Figure 20b shows the zoomed in areas of some regions of interest. Two methods were applied to repair the damaged blocks.
Figure 20c,d shows the reconstructed images. For this image, our method achieved a RMSE of 22.68, whereas the RMSE for Transformic was 71.32. The difference was tremendous. By visually inspecting
Figure 20c,d, one can see that our results are clear and have more textures as compared to the results of Transformic.
Sonar Image 2
To further demonstrate the error concealment for sonar images, we include another example.
Figure 21a shows the locations of regions of interest with corrupted blocks.

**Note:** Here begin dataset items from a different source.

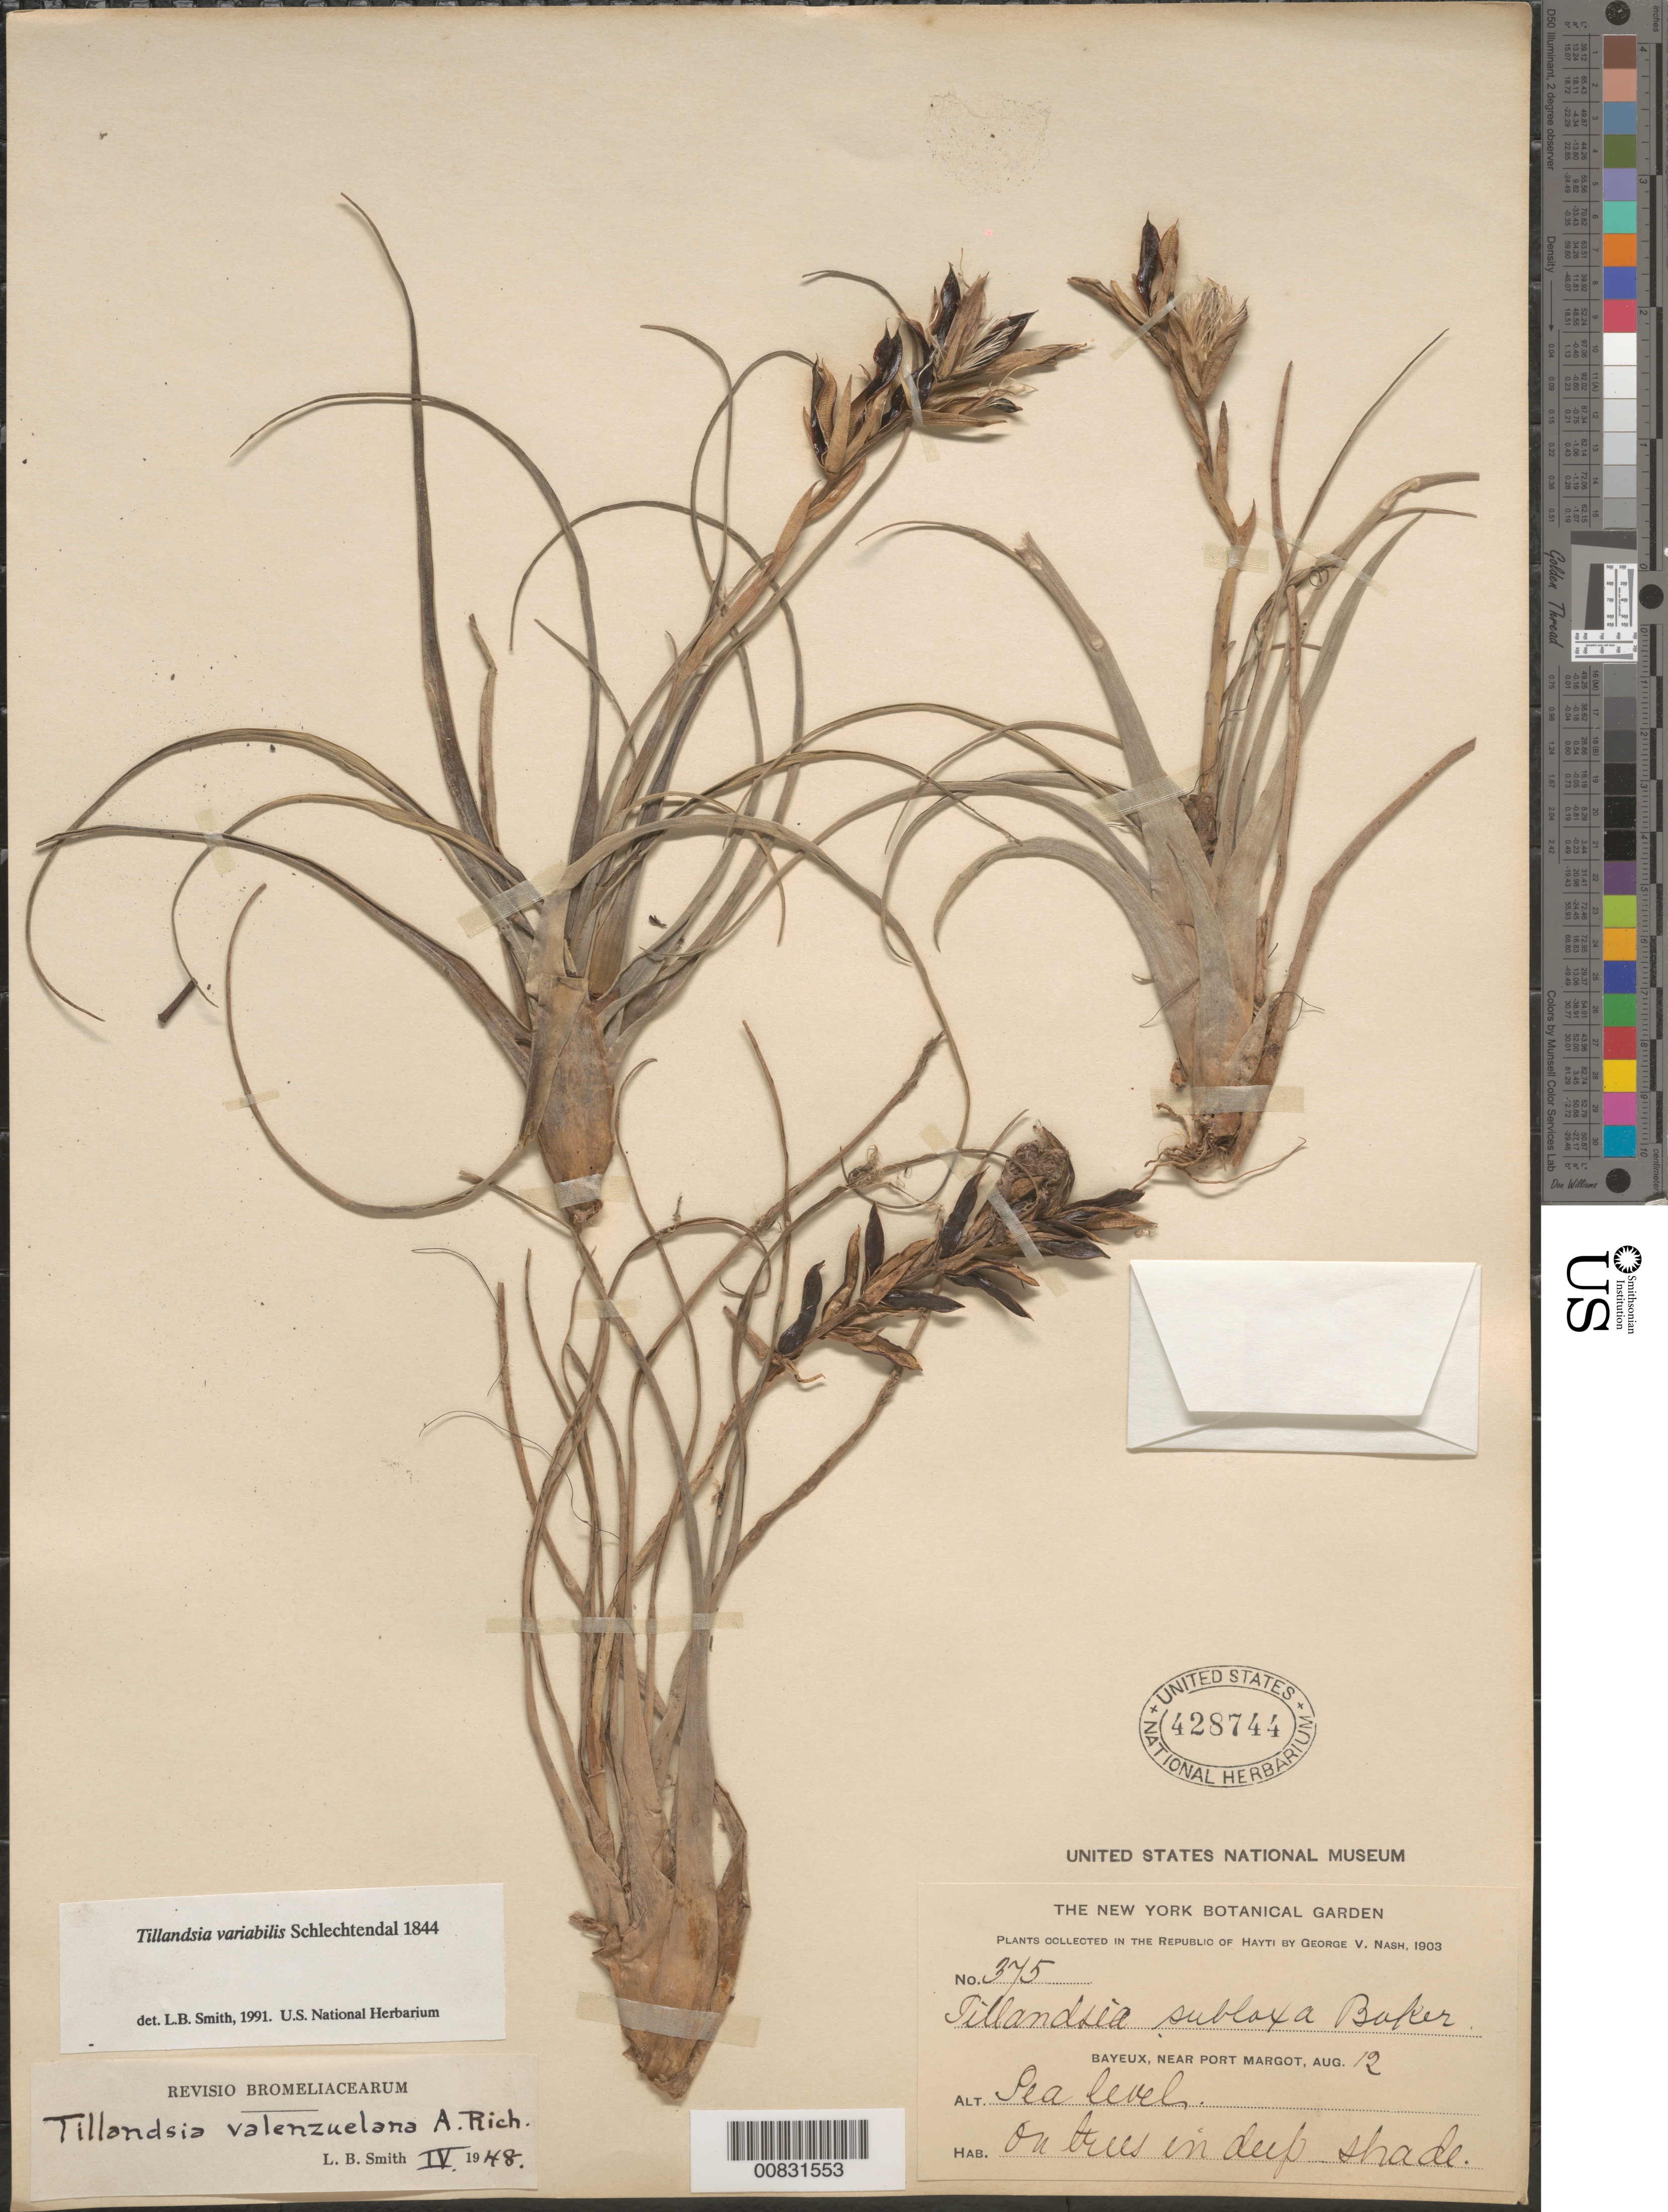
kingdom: Plantae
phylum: Tracheophyta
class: Liliopsida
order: Poales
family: Bromeliaceae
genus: Tillandsia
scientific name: Tillandsia variabilis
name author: Schltdl.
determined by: Smith, Lyman B., (US), NMNH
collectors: G. V. Nash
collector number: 375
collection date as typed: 12 Aug 1903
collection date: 1903-08-12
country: Haiti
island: Hispaniola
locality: Bayeux, near Port Margot. Sea level.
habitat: On trees in deep shade.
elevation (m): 0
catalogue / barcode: US 428744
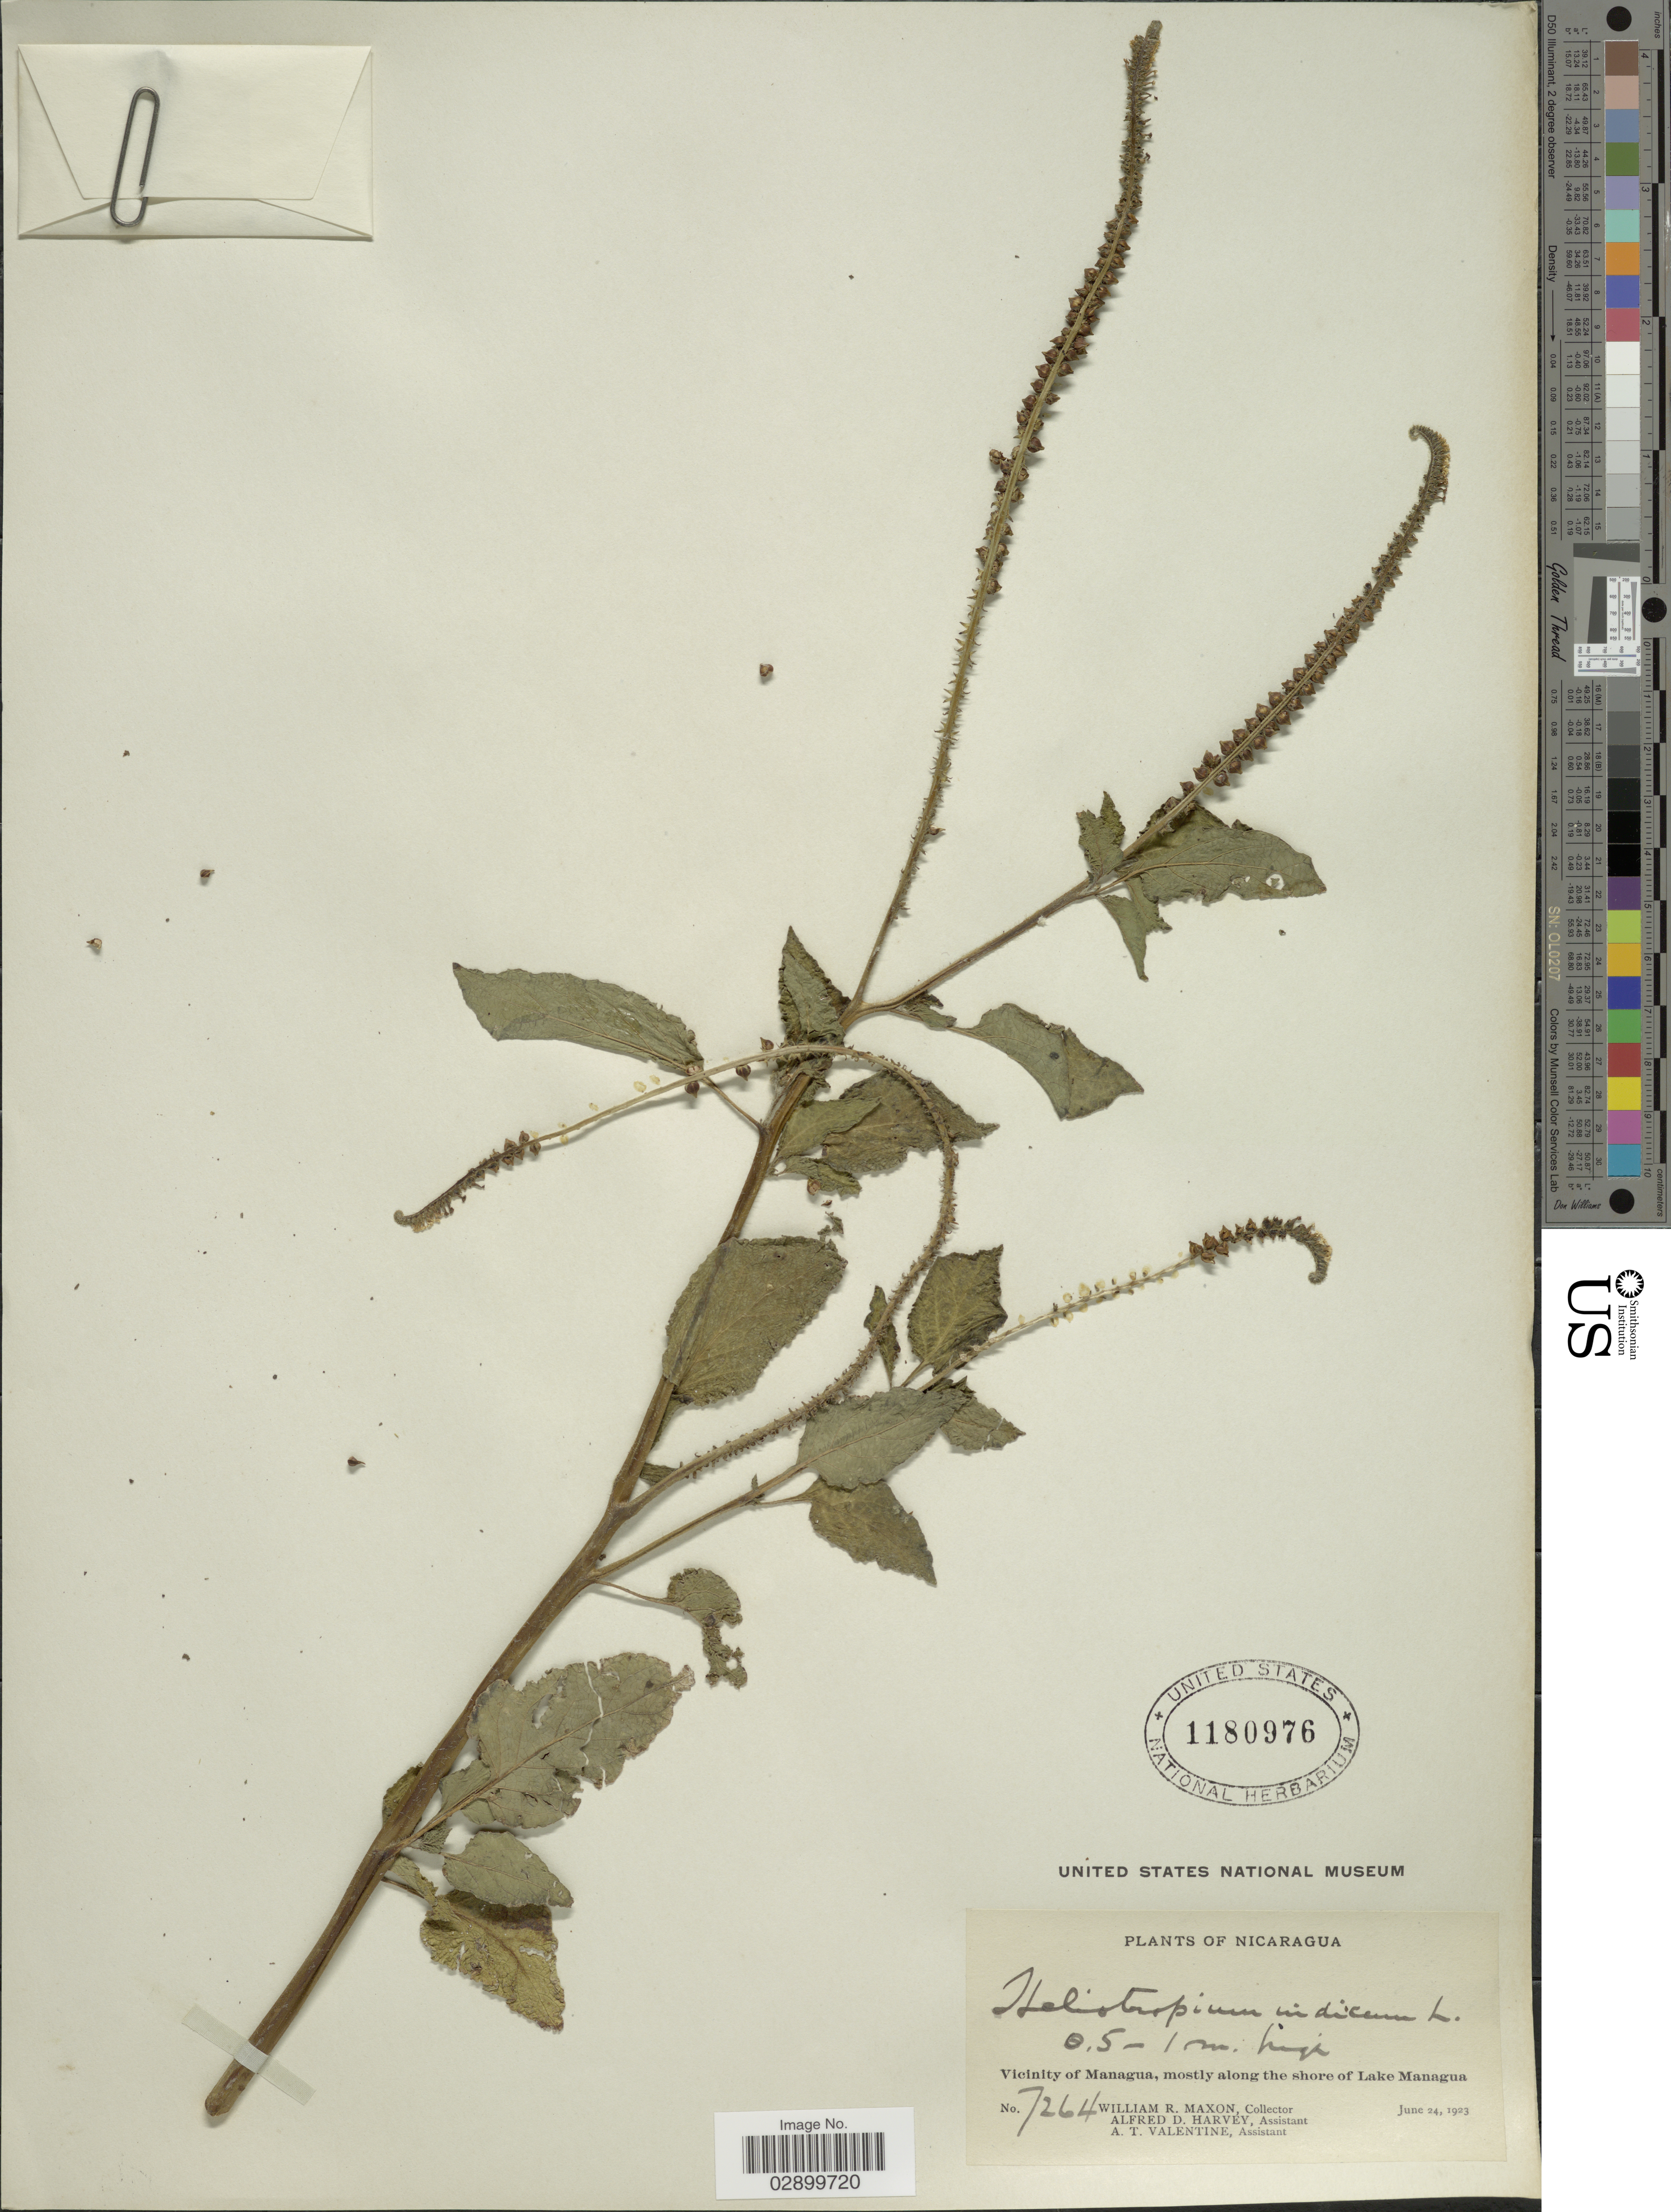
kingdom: Plantae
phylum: Tracheophyta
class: Magnoliopsida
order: Boraginales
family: Heliotropiaceae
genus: Heliotropium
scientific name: Heliotropium indicum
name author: L.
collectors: W. R. Maxon, A. D. Harvey & A. Valentine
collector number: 7264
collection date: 1923-06-24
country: Nicaragua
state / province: Managua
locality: Vicinity of Managua, mostly along the shore of Lake Managua.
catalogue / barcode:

Figure 21b,c shows the reconstructed image using the two methods. For this image, the RMSE of our method was 21.87 and the RMSE for Transformic was 65.55. Again, the difference between RMSEs was huge. By visually inspecting the reconstructed results in
Figure 21c,d, one can see that our results look much better than that of Transformic.
3.7. Discussions
As mentioned above, our sponsor is interested in achieving 10 to 1 compression or a compression ratio of 0.1 using new or existing compression algorithms and, at the same time, the decompressed image should be near perceptually lossless (40 dBs or more in terms of HVSm). These were the first and second goals. To meet these goals, we collected low and high resolution images (maritime images) and sonar images. The reason for using low and high quality images was because there are cameras with different resolutions onboard the naval ships. It was therefore required that the compression algorithm should work satisfactorily for all images, including sonar images as well. We chose four metrics, two of which (PSNR and SSIM) have been widely used by many people before, but they do not correlate well with human perceptions. The two other metrics, HVS and HVSm, have better correlation with human perceptions. From those metrics for low and high quality optical images and sonar images, we observed that Daala had consistently reached more than 40 dBs at 10 to 1 compression in HVSm in all images that we tested. Other codecs such as X265 and JPEG2000 could also marginally meet the above requirements. It is up to our sponsor to make the final decision on which codec to adopt. Our third objective was to demonstrate the performance of error concealment, which does not incur any additional bandwidth usage. Our experiments showed that error concealment could indeed recover image pixels in those corrupted areas.
4. Conclusions
We would like to emphasize that our work was different from those papers on perceptually lossless coding [
15,
16,
17,
18], which embed HVS model into the coding process. One key objective in our research was to achieve near or even perceptually lossless compression with 0.1 compression ratio for still images (maritime and sonar). The requirement was raised by our customer. We evaluated four popular algorithms (JPEG2000, Daala, X264, X265) using four performance metrics (PSNR, SSIM, HVS, and HVSm). In our compression experiments, JPEG2000 performed the best in terms of PSNR at 0.1 compression ratio. However, for all the other metrics, Daala achieved the best scores. It was surprising to find that X264 and X265 did not perform as well as Daala. Perhaps because those codecs are video codecs and were not optimally designed for still images. For 0.1 compression ratio, we found that near perceptually lossless compression could be achieved for still images, as the performance metrics were very high ( >40 dBs for PSNR, HVS, and HVSm). In addition, we think Daala is a good choice for practical applications because it is amenable to parallel processing. Our observations can be corroborated by another independent study performed by the Xiph team [
44].
We also investigated error concealment algorithms for handling corrupted pixels due to transmission errors. Extensive experiments demonstrated that error concealment is a feasible method to conceal corrupted pixels without incurring additional bandwidth usage.